====== Provided text ======
Statements of the kind cited above have begun to mushroom in education, tuition, culture, the arts, health, sport – and in every other field with the potential to stimulate society’s good intentions. Take a closer look at the authors of these statements, and you will find unequivocal evidence of serious dirt in the raw material, production and supply processes as well as of bankrupt customer and employee satisfaction practices. When a company presents such an outlandish tableau, how can it possibly have credibility in the area of corporate social responsibility?

Another new arrival on the scene has been the ‘wheeler-&-dealer’ agent that conducts CSR audits and awards companies certificates for the privilege. In the belief that certification will allow them to create a difference in their marketing activities, companies now seek ways to ‘buy’ such accreditation. And those that manage to do so then trumpet their virtues in television commercials, blissfully unaware of any future repercussions….

And what should we make of the phenomenon whereby organisations representing civil society hand out awards for corporate-backed social responsibility projects? After all, companies should have a duty to be responsible towards society in the first place. At one time, it wasn’t uncommon to find insurance companies placing full-page newspaper ads in which they bragged about paying clients full compensation for losses caused by fire. Yet aren’t they paid premiums to cover losses in situations of precisely this kind? To my mind, the notion of granting CSR awards closely parallels the attitude of those insurance companies. Companies ought to fulfil their responsibilities towards society in any case.

So what are we doing handing out awards? It becomes apparent that we are dealing with an issue absolutely riddled with contradictions.

Companies bent on translating their responsibilities into irresponsibility face the kind of reputation damage that is not easily repaired. Shell is possibly the most recent example of what can happen to a corporation when it fails to recognise reputation as its primary source of capital.

Sakhalin, one of the sleepy islands en route to the North Pole, is the chosen site of one of Shell’s new pipeline projects. The island and its environs are also the natural habitat of the endangered grey whale. Parallel with its energy project, Shell has so far produced some 29 reports on whale conservation and protection of the endangered species from environmental effects. All the same, the company has consistently failed to satisfy the NGOs concerned, and as a result, the WWF has published an announcement in the influential business newspaper, The Financial Times, publicly condemning Shell’s ‘insensitivity’. Today Shell is perceived in the international public eye as a company that kills off whales, despite having allocated resources to invest in their preservation!
====== Record excerpts ======
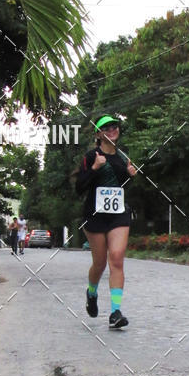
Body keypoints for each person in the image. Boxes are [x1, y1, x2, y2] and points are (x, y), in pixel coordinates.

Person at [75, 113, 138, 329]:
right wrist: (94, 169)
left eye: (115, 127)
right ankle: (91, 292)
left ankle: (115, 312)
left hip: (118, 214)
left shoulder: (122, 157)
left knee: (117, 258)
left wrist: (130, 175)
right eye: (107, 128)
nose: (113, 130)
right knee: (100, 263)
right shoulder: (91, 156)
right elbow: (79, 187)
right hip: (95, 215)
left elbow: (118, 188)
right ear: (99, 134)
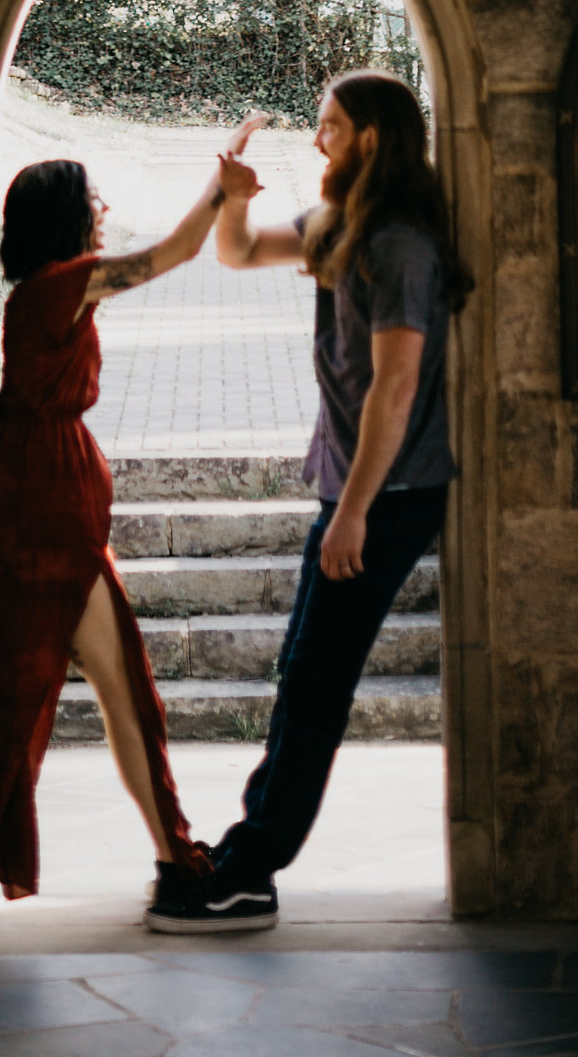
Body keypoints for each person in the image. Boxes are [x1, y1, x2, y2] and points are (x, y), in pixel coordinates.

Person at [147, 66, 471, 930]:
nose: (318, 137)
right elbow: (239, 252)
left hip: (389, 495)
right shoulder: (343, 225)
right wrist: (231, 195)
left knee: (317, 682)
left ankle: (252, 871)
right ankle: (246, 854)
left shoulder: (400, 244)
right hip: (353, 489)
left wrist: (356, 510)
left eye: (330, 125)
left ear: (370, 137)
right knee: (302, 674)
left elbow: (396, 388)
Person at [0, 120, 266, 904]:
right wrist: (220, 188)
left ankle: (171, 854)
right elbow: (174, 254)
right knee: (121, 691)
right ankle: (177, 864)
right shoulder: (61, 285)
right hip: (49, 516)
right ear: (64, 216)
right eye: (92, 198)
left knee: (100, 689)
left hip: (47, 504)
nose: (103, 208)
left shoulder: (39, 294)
======
What the exercise asks
Revise the passage on corporate social responsibility, starting at "Another new arrival" and ending at "any future repercussions….", so that "accreditation" is replaced with "endorsement".

Exercise output
Another new arrival on the scene has been the ‘wheeler-&-dealer’ agent that conducts CSR audits and awards companies certificates for the privilege. In the belief that certification will allow them to create a difference in their marketing activities, companies now seek ways to ‘buy’ such endorsement. And those that manage to do so then trumpet their virtues in television commercials, blissfully unaware of any future repercussions….